The medical treatment provided must be so grossly incompetent, inadequate, or excessive as to shock the conscience or to be intolerable to fundamental fairness. See Miltier v. Beorn, 896 F.2d 848, 851 (4th Cir. 1990). Mere negligence or malpractice does not rise to a constitutional level. See Miltier v. Born, 896 F.2d 848 (1990). An inmate's disagreement with medical providers about the proper course of treatment does not support an Eighth Amendment cause of action. See Wright v. Collins, 766 F.2d 841, 849 (4th Cir. 1985); Wester v. Jones, 554 F.2d 1285 (4th Cir. 1977); Russell v. Sheffer, 528 F.2d 318 (4th Cir. 1975).

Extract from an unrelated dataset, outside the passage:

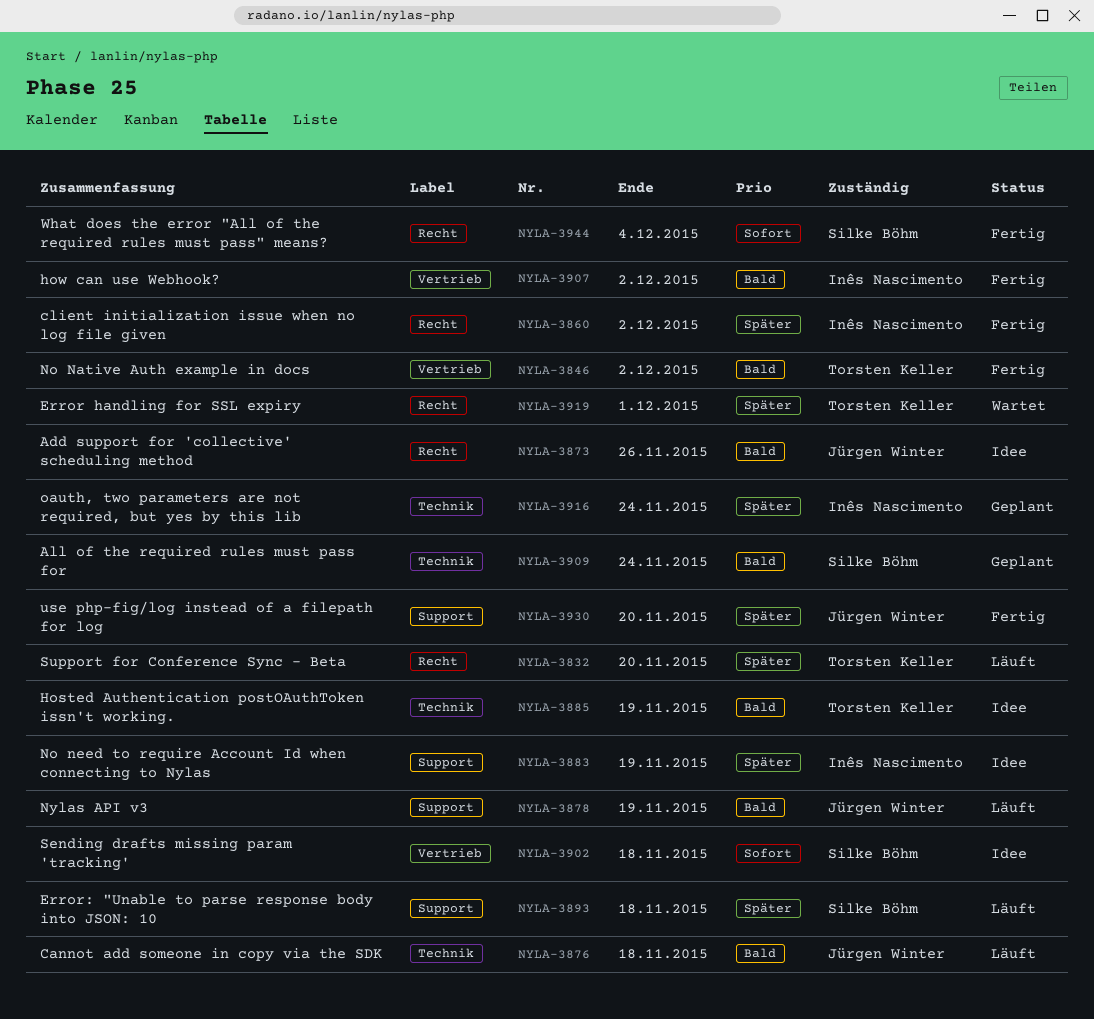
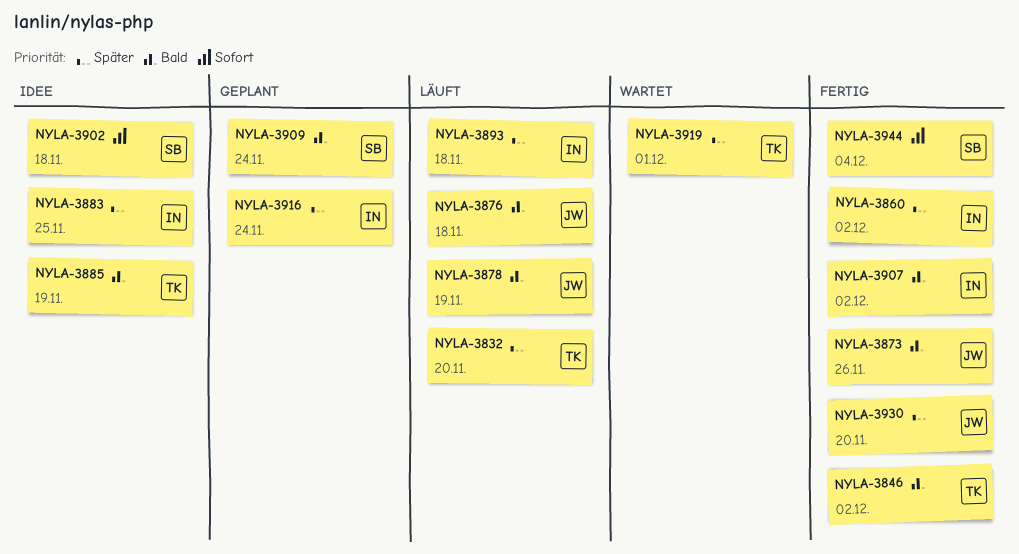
NYLA-3873, status: Idee -> Fertig
NYLA-3883, due: Nov 19 -> Nov 25
NYLA-3893, owner: Silke Böhm -> Inês Nascimento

Viewing the facts in the light most favorable to Justice, the court finds that he has not shown that defendant acted with deliberate indifference to his serious medical needs. Justice's medical records show that he was examined, tested, provided medication, and other therapies to address his back pain, claimed incontinence, and other ailments. Justice was admitted to the hospital infirmary for additional testing and evaluation for his complaints of back pain and urinary and fecal incontinence. Neurological consultations were requested for Justice on two separate occasions.
For the foregoing reasons, defendants' motion for summary judgment shall be granted. A separate order follows.